In figure 2 you can clearly see that there appear to be some "outliers" in group 2 but these have no affect on the results as the number of measurements is so high compared to group 1. Deciding if any "outliers" are in group 1 is much harder as the number of samples is so much lower. Removing outliers is really hard, and our statisticians generally advise against it.

Figure 2

GraphPad Prism: The software costs about $300 for a personal license. It might be a lot when budgets are tight but an academic license is not so expensive when shared across a department or institute. I’d certainly encourage you to take the plunge. It very quickly allows you to produce plots like the ones in this post as well as run standard statistical tests, and a whole lot more I won't go into. Take a look at their product tour if you want to find out more.

PhiX error rates: I used GraphPad to investigate an issue I had suspected for a while. We have been seeing a bias in the error rate on Illumina sequencing flowcells where lane one appeared to be higher than other lanes.
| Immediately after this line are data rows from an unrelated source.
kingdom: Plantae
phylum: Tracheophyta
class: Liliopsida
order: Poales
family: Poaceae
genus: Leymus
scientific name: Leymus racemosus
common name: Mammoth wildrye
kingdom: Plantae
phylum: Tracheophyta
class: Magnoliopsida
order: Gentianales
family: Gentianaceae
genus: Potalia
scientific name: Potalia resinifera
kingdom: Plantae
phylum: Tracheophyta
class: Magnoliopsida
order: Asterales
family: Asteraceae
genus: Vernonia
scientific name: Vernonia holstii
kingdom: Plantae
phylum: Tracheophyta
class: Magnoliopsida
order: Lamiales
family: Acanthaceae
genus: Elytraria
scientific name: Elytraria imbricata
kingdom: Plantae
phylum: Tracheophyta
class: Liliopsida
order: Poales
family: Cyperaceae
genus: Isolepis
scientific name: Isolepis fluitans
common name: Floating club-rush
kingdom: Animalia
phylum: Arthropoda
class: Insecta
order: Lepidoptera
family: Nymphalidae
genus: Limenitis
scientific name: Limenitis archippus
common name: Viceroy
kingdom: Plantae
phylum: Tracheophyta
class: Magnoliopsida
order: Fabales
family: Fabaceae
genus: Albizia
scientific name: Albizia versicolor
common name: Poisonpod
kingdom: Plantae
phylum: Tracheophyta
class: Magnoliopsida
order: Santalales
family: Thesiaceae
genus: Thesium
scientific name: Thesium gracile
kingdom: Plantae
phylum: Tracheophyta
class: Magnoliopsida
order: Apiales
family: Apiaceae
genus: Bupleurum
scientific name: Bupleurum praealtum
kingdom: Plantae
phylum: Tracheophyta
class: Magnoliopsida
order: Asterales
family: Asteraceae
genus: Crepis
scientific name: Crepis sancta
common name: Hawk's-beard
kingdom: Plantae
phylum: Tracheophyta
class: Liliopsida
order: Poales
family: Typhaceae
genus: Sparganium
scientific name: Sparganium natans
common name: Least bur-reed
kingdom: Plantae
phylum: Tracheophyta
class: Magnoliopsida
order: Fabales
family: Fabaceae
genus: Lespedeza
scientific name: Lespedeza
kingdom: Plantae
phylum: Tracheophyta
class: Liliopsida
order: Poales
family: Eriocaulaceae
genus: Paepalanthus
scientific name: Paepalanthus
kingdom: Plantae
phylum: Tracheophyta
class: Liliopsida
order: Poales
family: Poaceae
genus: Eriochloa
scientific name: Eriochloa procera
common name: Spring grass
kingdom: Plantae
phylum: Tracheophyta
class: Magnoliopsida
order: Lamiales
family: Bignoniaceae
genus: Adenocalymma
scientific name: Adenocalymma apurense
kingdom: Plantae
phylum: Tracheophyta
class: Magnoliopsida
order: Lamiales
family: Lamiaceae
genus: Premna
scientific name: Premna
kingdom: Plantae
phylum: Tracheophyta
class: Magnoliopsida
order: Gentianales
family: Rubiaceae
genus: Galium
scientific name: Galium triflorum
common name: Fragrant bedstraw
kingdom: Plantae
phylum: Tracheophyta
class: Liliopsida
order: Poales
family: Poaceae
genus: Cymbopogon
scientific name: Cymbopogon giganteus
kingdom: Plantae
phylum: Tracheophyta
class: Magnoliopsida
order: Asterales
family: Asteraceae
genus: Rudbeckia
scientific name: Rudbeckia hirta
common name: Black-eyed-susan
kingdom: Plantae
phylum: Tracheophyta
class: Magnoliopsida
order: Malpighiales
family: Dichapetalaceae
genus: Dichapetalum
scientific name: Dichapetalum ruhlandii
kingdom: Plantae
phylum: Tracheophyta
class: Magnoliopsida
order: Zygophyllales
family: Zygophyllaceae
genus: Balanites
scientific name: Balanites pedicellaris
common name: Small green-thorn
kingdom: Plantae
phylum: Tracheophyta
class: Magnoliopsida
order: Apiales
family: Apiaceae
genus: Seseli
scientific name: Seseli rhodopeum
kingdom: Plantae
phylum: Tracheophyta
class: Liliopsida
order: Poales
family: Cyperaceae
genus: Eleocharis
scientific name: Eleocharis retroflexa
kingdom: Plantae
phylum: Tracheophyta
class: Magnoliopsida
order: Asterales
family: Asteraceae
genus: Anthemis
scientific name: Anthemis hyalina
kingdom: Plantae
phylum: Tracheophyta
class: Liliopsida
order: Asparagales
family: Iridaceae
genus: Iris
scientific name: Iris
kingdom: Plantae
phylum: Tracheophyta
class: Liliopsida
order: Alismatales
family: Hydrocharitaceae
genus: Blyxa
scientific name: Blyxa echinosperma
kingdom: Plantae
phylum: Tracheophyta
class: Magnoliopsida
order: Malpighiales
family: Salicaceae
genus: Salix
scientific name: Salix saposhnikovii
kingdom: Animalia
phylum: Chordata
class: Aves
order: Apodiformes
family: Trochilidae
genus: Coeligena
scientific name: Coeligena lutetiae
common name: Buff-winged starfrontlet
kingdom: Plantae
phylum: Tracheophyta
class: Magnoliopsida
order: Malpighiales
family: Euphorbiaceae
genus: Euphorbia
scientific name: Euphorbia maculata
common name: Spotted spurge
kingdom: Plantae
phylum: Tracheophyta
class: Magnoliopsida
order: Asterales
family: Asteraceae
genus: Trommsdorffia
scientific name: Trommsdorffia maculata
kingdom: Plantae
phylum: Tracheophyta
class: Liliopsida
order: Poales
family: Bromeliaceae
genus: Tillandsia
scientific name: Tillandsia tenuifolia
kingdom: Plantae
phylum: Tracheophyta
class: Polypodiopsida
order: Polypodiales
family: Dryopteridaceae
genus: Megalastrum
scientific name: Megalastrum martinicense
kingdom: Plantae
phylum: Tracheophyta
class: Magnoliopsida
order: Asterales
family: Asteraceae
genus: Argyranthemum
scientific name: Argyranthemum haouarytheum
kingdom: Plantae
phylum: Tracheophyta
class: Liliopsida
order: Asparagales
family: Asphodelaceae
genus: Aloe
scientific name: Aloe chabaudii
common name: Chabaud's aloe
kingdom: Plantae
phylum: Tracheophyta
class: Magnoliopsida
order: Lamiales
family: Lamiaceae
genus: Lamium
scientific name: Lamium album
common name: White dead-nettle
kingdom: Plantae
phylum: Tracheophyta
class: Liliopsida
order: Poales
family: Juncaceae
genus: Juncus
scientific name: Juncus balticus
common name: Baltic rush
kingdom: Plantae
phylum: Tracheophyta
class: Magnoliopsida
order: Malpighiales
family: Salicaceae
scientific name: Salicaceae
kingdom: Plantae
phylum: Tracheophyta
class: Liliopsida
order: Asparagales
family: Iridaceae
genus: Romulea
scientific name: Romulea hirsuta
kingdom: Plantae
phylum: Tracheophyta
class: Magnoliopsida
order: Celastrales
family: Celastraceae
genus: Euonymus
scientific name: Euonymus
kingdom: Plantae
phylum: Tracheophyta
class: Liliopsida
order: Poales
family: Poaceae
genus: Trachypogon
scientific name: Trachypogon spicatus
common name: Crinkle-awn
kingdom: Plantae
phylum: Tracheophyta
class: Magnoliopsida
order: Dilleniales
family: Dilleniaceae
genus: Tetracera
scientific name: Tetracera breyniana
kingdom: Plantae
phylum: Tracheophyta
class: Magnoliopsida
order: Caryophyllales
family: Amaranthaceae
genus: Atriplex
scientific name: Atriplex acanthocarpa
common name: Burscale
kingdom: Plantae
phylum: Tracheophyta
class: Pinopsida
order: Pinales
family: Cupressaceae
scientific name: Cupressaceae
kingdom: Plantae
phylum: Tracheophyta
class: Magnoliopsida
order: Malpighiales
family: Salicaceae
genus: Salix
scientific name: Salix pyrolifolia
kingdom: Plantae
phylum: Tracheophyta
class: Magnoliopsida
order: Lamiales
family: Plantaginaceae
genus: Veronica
Whilst the absolute numbers are not terrible and all lanes pass our QC there may be a real impact on results if this is not taken into account; mutation calling single lane samples and comparing tumour to normal for instance.

I took one months GAIIx data (8 flowcells) and plotted error rate for each lane. Entering the data into GraphPad is the most annoying bit and I usually copy and paste from Excel. However generation of the statistics and plots (figure 3) took about three minutes from start to finish.

A one way ANOVA with a Bonferroin correction showed how significant the differences were, with a very significant difference between lanes 1&2 and the rest. In fact there appears to be more of a gradient across a flowcell as lane 2 is affected, but at a lesser degree to lane 1.

A 2 way ANOVA allowed me to determine that in this data set lane accounted for 80% of the variance and instrument only 2.5%.

Figure 3
The biggest headache with GraphPad is the woefully inadequate annotation of graphs. Quite simply you will have to get an image out of the software and into Illustrator or PowerPoint. I guess if they are making the stats easy we should not complain too much.

I am using GraphPad on a weekly basis and for most reports where I have to summarise larger datasets. Why don't you give it a try.

PS: I'll let you know what Illumina say about the error rates. Please tell me if you've seen similar.